PubExN：一个带有机构规范化程序包的自动化PubMed批量文章提取工具。

PubExN: An Automated PubMed Bulk Article Extractor with Affiliation Normalization Package.

作者信息

Kumar Ashutosh, Sharaff Aakanksha

机构信息

Department of Computer Science and Engineering, National Institute of Technology Raipur, G. E. Road, Raipur, 492001 Chhattisgarh India.

出版信息

SN Comput Sci. 2023;4(4):353. doi: 10.1007/s42979-023-01687-3. Epub 2023 Apr 26.

DOI:10.1007/s42979-023-01687-3

PMID:37128512

原文链接:https://pmc.ncbi.nlm.nih.gov/articles/PMC10132428/

Abstract

Biomedical article extraction is the preliminary step for every biomedical application. These applications are helpful in finding the gene, disease, chemical, drugs, protein entities. Finding entities relation such as gene-gene entities, drug-disease interaction, and chemical protein relation the PubExN can be helpful for these types of biomedical applications. In most cases, domain experts do this extraction process on their own. Human interference makes this process time-consuming and there is a high probability, that documents can be missed during the extraction process. To get rid of these complicated processes a python package is introduced to automate the process of bulk extraction from the PubMed database. The extraction process covers all the citation information with the associated abstract. The batch approach is used to extract the bulk extraction.
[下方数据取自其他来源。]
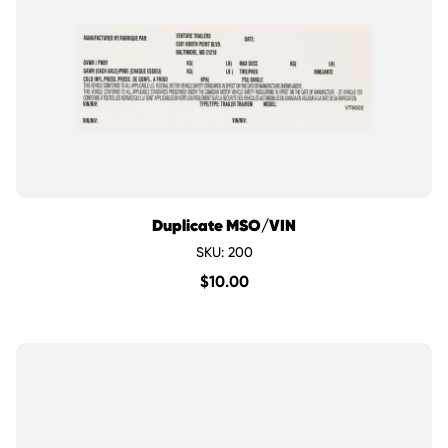
Duplicate MSO/VIN
SKU: 200
$
10.00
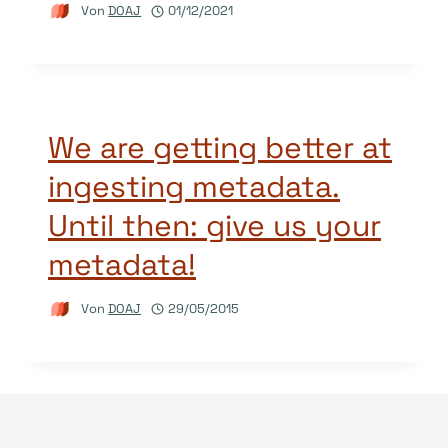
Von
DOAJ
01/12/2021
We are getting better at
ingesting metadata.
Until then: give us your
metadata!
Von
DOAJ
29/05/2015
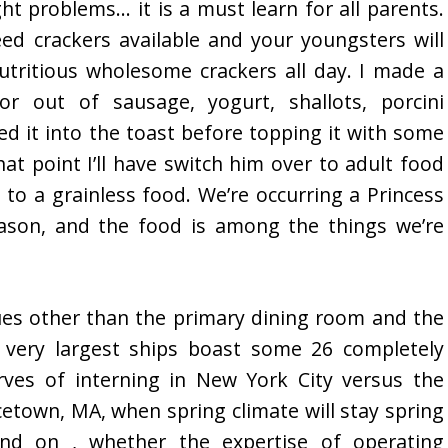
ht problems… it is a must learn for all parents.
d crackers available and your youngsters will
tritious wholesome crackers all day. I made a
r out of sausage, yogurt, shallots, porcini
d it into the toast before topping it with some
hat point I’ll have switch him over to adult food
to a grainless food. We’re occurring a Princess
ason, and the food is among the things we’re
ues other than the primary dining room and the
e very largest ships boast some 26 completely
rves of interning in New York City versus the
cetown, MA, when spring climate will stay spring
d on , whether the expertise of operating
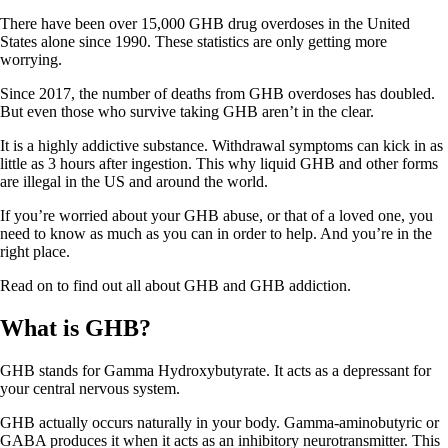
There have been over 15,000 GHB drug overdoses in the United
States alone since 1990. These statistics are only getting more
worrying.
Since 2017, the number of deaths from GHB overdoses has doubled.
But even those who survive taking GHB aren’t in the clear.
It is a highly addictive substance. Withdrawal symptoms can kick in as
little as 3 hours after ingestion. This why liquid GHB and other forms
are illegal in the US and around the world.
If you’re worried about your GHB abuse, or that of a loved one, you
need to know as much as you can in order to help. And you’re in the
right place.
Read on to find out all about GHB and GHB addiction.
What is GHB?
GHB stands for Gamma Hydroxybutyrate. It acts as a depressant for
your central nervous system.
GHB actually occurs naturally in your body. Gamma-aminobutyric or
GABA produces it when it acts as an inhibitory neurotransmitter. This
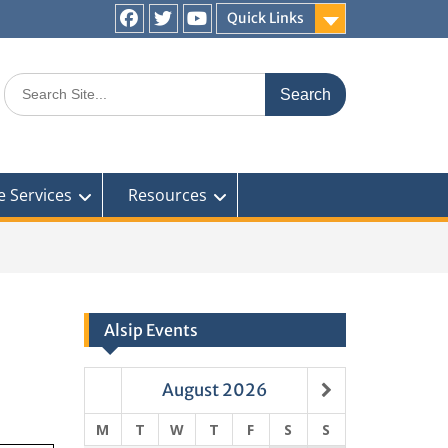
Quick Links
Facebook
Twitter
You
Tube
Search
for:
e Services
Resources
Alsip Events
August
2026
M
T
W
T
F
S
S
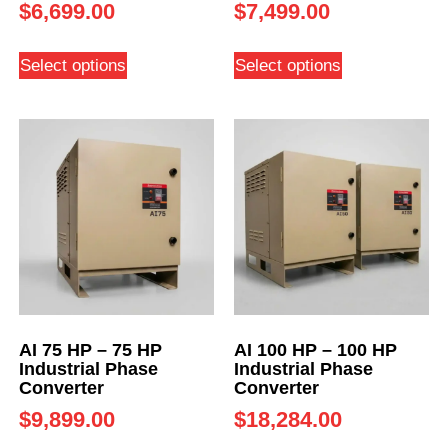
$
6,699.00
$
7,499.00
Select options
Select options
AI 75 HP – 75 HP
AI 100 HP – 100 HP
Industrial Phase
Industrial Phase
Converter
Converter
$
9,899.00
$
18,284.00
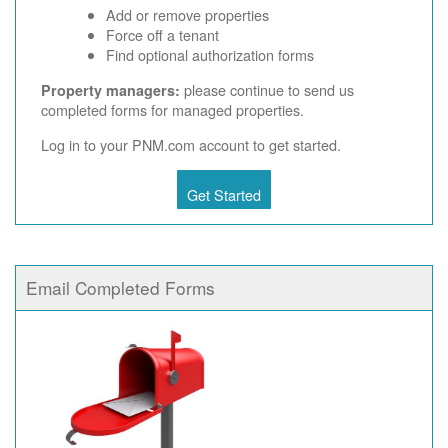
Add or remove properties
Force off a tenant
Find optional authorization forms
please continue to send us
Property managers:
completed forms for managed properties.
Log in to your PNM.com account to get started.
Get Started
Email Completed Forms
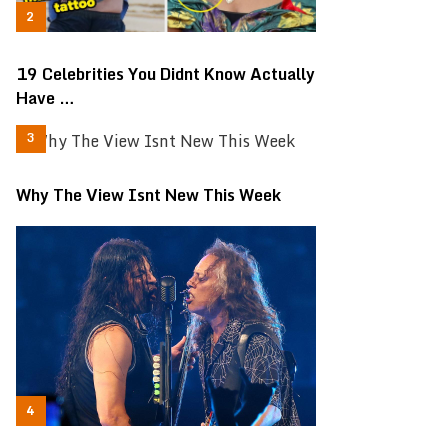
19 Celebrities You Didnt Know Actually
Have …
Why The View Isnt New This Week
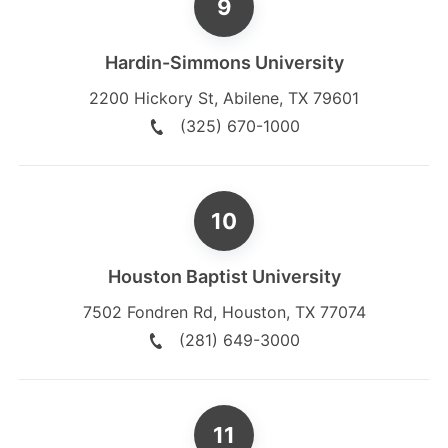
Hardin-Simmons University
2200 Hickory St
,
Abilene
,
TX
79601
(325) 670-1000
Houston Baptist University
7502 Fondren Rd
,
Houston
,
TX
77074
(281) 649-3000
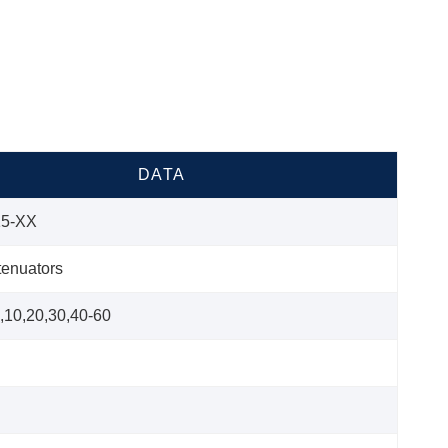
DATA
5-XX
tenuators
6,10,20,30,40-60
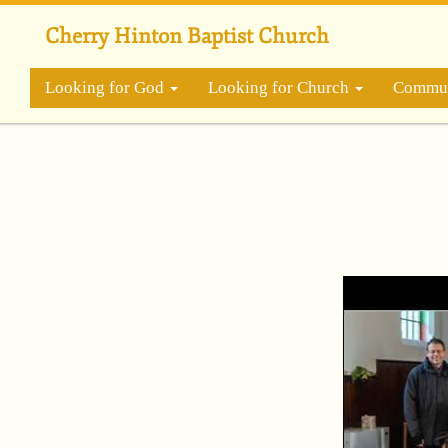
Skip
to
Cherry Hinton Baptist Church
main
content
Looking for God
Looking for Church
Commun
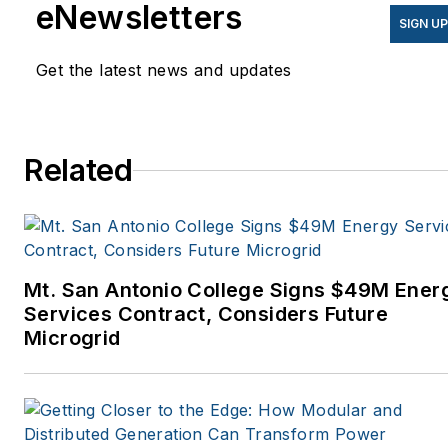
eNewsletters
SIGN U
Get the latest news and updates
Related
Mt. San Antonio College Signs $49M Ener
Services Contract, Considers Future
Microgrid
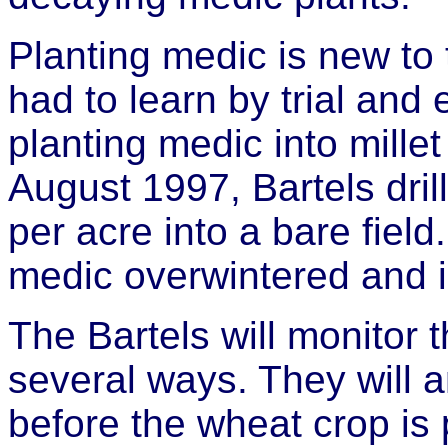
Planting medic is new to 
had to learn by trial and e
planting medic into millet
August 1997, Bartels dri
per acre into a bare field
medic overwintered and is
The Bartels will monitor t
several ways. They will a
before the wheat crop is p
The motivation for the development of PubExN was to provide flexibility for the extraction process of biomedical article's text data from NCBI's PubMed database. Basically, NCBI's PubMed database article contains the article id or can say PubMed-id (PMID), the title of the article, abstract, authors information, etc. This package will benefit many biomedical texts mining research including biomedical named entity recognition, biomedical relation extraction, literature discovery, knowledgebase creation, and various biomedical Natural Language Processing (NLP) tasks. In addition, it could be used in the author name disambiguation problems and new drug discoveries. This package will help save time and extra effort for the extraction and normalization process of PubMed articles.

摘要

生物医学文章提取是每个生物医学应用的初步步骤。这些应用有助于找到基因、疾病、化学物质、药物、蛋白质实体。在寻找实体关系，如基因-基因实体、药物-疾病相互作用以及化学物质-蛋白质关系时，PubExN对这类生物医学应用可能会有帮助。在大多数情况下，领域专家会自行进行这个提取过程。人工干预使得这个过程很耗时，而且在提取过程中很有可能会遗漏文档。为了摆脱这些复杂的过程，引入了一个Python包来自动化从PubMed数据库中进行批量提取的过程。提取过程涵盖了所有带有相关摘要的引用信息。采用批处理方法进行批量提取。开发PubExN的动机是为从NCBI的PubMed数据库中提取生物医学文章的文本数据提供灵活性。基本上，NCBI的PubMed数据库文章包含文章ID，或者可以说是PubMed-ID（PMID）、文章标题、摘要、作者信息等。这个包将有益于许多生物医学文本挖掘研究，包括生物医学命名实体识别、生物医学关系提取、文献发现、知识库创建以及各种生物医学自然语言处理（NLP）任务。此外，它还可用于作者姓名消歧问题和新药发现。这个包将有助于节省PubMed文章提取和规范化过程中的时间和额外精力。